Consider $M > 0$ such that $\| f_n\|_{L^2} \leq M$ for all $n$. Let $g$ be in $L^2$ and $\mathcal{C}^{\infty}_c$. Then
\begin{align} | \langle f_n , g \rangle - \langle f , g \rangle | &\leq |\langle f_n, g \rangle - \langle f_n, h \rangle + \langle f_n, h \rangle - \langle f, h \rangle + \langle f, h \rangle - \langle f, g \rangle | \\ &\leq | \langle f_n, g-h \rangle + \langle f_N - f, h \rangle + \langle f, h-g \rangle| \\ &\leq \|f_n \|_{L^2} \| g-h\|_{L^2} + \epsilon + \|f \|_{L^2}\|h-g \|_{L^2}\\ &\leq (M + \|f \|_{L^2}) \| g-h\|_{L^2} + \epsilon \\ & \leq \epsilon + \epsilon \\ & \leq 2 \epsilon \end{align}
Thus $\langle f_n, g \rangle \to \langle f, g \rangle$. So $f_n$ converges weakly to $f$ in $L^2$. Is this correct or is there missing something? Do I need to show that $f$ is in $L^2$?
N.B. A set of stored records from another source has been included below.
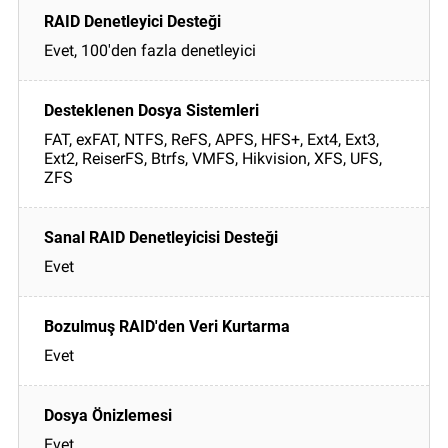
Evet, 100'den fazla denetleyici
FAT, exFAT, NTFS, ReFS, APFS, HFS+, Ext4, Ext3,
Ext2, ReiserFS, Btrfs, VMFS, Hikvision, XFS, UFS,
ZFS
Evet
Evet
Evet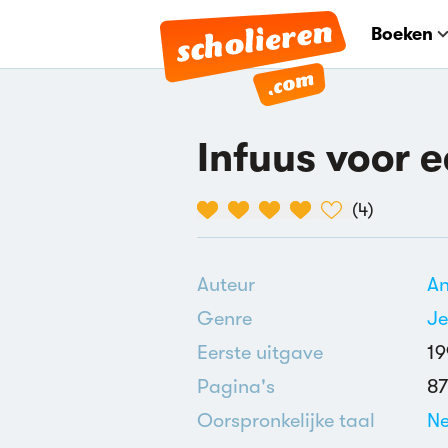
Boeken
Infuus voor
(
4
)
Auteur
A
Genre
J
Eerste uitgave
19
Pagina's
87
Oorspronkelijke taal
Ne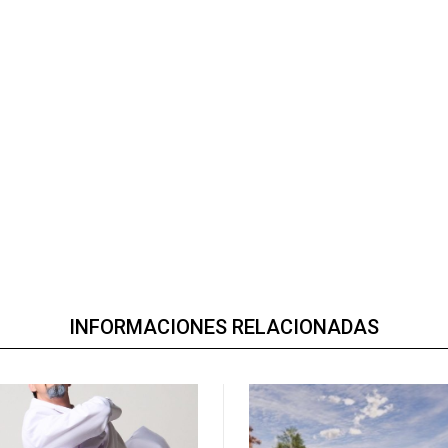
INFORMACIONES RELACIONADAS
Here is a simpler argument: Since $L^2(\mathbb{R})$ is reflexive, bounded sequences have a weakly convergent subsequence. Denote any such subsequence by $f_{n_k}$ and its limit by $f_* \in L^2(\mathbb{R})$. Since $f_n$ converges to $f$ in $D'(\mathbb{R})$ we must have $f_*=f$. Now since the limit is unique the whole sequence $f_n$ must converge to $f$ weakly in $L^2(\mathbb{R})$.
Edit (slightly more detailed explanation): We know $f_{n_k}$ converges weakly to $f_* \in L^2(\mathbb{R})$ and $f_n$ converges to $f$ in $\mathcal{D}'(\mathbb{R})$. Furthermore, we also know $f_{n_k}$ converges to $f$ in $\mathcal D'(\mathbb{R})$, since it is just a subsequence of the original sequence.
Additionally, since weak convergence in $L^2(\mathbb{R})$ implies convergence in the sense of distributions, we also know that $f_{n_k}$ converges to $f_*$ in $\mathcal D'(\mathbb{R})$. Since $\mathcal D'(\mathbb{R})$ is Hausdorff, limits of sequences are unique and so we must have $f=f_*$.